* **Exercise brief**:
Rewrite the items from their start through the line containing "ออริจิ้น ประเดิม Q1/2569", swapping "Gesamtwertung" for "Gesamtklassement" and leaving everything else unchanged.

* **Extracted information**:
§ §

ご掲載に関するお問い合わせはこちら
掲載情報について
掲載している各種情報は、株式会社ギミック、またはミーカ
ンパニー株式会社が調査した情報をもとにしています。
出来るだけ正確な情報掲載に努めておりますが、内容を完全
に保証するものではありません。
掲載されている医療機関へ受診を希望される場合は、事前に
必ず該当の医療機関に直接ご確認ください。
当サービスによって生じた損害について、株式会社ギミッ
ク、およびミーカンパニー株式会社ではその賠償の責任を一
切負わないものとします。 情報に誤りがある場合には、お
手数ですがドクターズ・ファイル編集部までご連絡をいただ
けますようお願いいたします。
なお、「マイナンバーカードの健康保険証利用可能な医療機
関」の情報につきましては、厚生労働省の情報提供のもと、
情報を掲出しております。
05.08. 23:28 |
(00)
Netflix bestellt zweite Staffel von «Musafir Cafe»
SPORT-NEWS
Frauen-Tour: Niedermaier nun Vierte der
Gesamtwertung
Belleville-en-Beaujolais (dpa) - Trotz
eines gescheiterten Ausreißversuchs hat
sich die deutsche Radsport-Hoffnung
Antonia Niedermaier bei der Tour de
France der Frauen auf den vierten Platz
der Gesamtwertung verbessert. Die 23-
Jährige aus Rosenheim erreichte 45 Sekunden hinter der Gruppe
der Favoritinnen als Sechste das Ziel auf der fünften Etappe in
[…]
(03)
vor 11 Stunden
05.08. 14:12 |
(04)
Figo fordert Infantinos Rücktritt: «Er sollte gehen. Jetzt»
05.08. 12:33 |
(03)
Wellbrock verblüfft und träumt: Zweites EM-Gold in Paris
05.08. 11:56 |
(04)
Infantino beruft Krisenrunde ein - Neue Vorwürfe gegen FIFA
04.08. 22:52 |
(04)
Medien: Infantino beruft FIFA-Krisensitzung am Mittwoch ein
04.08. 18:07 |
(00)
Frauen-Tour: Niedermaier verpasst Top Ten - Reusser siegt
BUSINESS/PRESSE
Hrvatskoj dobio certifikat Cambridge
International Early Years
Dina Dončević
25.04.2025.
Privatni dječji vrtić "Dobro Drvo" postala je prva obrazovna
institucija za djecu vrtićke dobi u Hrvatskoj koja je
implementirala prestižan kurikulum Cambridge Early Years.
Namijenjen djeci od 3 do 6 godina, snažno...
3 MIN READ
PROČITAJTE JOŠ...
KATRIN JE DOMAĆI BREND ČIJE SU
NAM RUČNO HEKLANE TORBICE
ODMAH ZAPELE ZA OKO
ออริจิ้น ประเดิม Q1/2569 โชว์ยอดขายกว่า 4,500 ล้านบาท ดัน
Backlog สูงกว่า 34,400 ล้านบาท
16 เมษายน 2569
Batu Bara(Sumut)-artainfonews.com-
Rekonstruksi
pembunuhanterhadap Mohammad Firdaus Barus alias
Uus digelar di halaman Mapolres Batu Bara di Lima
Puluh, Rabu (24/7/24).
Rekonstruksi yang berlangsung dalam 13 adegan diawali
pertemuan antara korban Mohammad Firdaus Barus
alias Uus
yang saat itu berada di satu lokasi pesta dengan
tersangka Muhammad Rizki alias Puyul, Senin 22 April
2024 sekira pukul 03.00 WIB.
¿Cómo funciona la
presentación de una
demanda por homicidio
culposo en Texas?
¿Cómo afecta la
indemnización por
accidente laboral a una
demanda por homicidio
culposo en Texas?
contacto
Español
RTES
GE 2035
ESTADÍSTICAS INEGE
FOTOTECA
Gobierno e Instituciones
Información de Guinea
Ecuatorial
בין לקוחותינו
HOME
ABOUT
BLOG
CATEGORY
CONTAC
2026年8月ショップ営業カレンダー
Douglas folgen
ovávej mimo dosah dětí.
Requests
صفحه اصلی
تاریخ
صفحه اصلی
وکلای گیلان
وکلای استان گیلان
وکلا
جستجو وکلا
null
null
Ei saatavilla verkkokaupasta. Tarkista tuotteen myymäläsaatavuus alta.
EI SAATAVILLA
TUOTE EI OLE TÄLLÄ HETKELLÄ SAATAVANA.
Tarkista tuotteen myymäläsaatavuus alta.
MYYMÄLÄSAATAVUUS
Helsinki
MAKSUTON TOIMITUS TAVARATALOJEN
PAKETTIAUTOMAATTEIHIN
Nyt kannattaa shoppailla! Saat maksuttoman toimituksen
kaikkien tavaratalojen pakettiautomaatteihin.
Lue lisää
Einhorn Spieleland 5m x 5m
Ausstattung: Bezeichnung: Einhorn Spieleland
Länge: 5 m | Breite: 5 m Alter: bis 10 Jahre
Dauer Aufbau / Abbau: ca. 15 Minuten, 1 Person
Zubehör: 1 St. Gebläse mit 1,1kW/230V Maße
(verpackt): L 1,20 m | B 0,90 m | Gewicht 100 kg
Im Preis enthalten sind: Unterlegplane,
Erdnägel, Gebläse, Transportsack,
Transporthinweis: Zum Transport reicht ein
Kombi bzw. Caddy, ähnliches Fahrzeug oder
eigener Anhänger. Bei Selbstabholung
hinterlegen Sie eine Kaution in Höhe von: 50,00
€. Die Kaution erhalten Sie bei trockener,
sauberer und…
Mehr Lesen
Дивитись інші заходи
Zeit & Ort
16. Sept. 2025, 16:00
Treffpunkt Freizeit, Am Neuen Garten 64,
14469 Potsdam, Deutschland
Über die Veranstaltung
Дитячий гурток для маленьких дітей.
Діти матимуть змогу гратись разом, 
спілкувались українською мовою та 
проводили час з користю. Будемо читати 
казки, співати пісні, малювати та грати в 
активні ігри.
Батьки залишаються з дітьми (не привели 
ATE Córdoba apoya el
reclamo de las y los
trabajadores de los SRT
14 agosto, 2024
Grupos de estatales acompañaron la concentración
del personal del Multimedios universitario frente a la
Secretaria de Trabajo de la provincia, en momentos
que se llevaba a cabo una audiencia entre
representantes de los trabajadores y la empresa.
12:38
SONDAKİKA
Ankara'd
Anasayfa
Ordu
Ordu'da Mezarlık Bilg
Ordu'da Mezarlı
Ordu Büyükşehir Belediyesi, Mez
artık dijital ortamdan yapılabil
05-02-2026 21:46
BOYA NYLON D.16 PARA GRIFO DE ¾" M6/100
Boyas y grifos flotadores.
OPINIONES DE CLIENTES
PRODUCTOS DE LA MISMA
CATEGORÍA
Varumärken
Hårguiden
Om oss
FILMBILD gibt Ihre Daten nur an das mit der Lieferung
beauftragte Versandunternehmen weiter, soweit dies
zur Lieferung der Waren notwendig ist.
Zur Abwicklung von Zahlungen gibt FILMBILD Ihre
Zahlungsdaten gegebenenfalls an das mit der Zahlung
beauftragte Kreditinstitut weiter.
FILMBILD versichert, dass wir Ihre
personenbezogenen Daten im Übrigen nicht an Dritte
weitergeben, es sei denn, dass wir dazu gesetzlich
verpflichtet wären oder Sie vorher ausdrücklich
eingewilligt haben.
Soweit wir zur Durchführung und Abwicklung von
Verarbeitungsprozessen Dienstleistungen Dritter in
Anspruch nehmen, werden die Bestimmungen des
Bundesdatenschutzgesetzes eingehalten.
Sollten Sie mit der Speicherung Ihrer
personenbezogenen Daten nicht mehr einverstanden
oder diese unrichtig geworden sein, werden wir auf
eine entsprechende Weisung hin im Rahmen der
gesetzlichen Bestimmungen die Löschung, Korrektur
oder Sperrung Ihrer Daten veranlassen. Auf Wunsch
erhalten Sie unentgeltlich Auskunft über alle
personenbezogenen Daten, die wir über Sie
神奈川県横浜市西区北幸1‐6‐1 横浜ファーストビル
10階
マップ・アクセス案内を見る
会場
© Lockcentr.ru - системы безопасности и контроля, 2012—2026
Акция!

§ §

* **Exercise solution**:
ご掲載に関するお問い合わせはこちら
掲載情報について
掲載している各種情報は、株式会社ギミック、またはミーカ
ンパニー株式会社が調査した情報をもとにしています。
出来るだけ正確な情報掲載に努めておりますが、内容を完全
に保証するものではありません。
掲載されている医療機関へ受診を希望される場合は、事前に
必ず該当の医療機関に直接ご確認ください。
当サービスによって生じた損害について、株式会社ギミッ
ク、およびミーカンパニー株式会社ではその賠償の責任を一
切負わないものとします。 情報に誤りがある場合には、お
手数ですがドクターズ・ファイル編集部までご連絡をいただ
けますようお願いいたします。
なお、「マイナンバーカードの健康保険証利用可能な医療機
関」の情報につきましては、厚生労働省の情報提供のもと、
情報を掲出しております。
05.08. 23:28 |
(00)
Netflix bestellt zweite Staffel von «Musafir Cafe»
SPORT-NEWS
Frauen-Tour: Niedermaier nun Vierte der
Gesamtklassement
Belleville-en-Beaujolais (dpa) - Trotz
eines gescheiterten Ausreißversuchs hat
sich die deutsche Radsport-Hoffnung
Antonia Niedermaier bei der Tour de
France der Frauen auf den vierten Platz
der Gesamtklassement verbessert. Die 23-
Jährige aus Rosenheim erreichte 45 Sekunden hinter der Gruppe
der Favoritinnen als Sechste das Ziel auf der fünften Etappe in
[…]
(03)
vor 11 Stunden
05.08. 14:12 |
(04)
Figo fordert Infantinos Rücktritt: «Er sollte gehen. Jetzt»
05.08. 12:33 |
(03)
Wellbrock verblüfft und träumt: Zweites EM-Gold in Paris
05.08. 11:56 |
(04)
Infantino beruft Krisenrunde ein - Neue Vorwürfe gegen FIFA
04.08. 22:52 |
(04)
Medien: Infantino beruft FIFA-Krisensitzung am Mittwoch ein
04.08. 18:07 |
(00)
Frauen-Tour: Niedermaier verpasst Top Ten - Reusser siegt
BUSINESS/PRESSE
Hrvatskoj dobio certifikat Cambridge
International Early Years
Dina Dončević
25.04.2025.
Privatni dječji vrtić "Dobro Drvo" postala je prva obrazovna
institucija za djecu vrtićke dobi u Hrvatskoj koja je
implementirala prestižan kurikulum Cambridge Early Years.
Namijenjen djeci od 3 do 6 godina, snažno...
3 MIN READ
PROČITAJTE JOŠ...
KATRIN JE DOMAĆI BREND ČIJE SU
NAM RUČNO HEKLANE TORBICE
ODMAH ZAPELE ZA OKO
ออริจิ้น ประเดิม Q1/2569 โชว์ยอดขายกว่า 4,500 ล้านบาท ดัน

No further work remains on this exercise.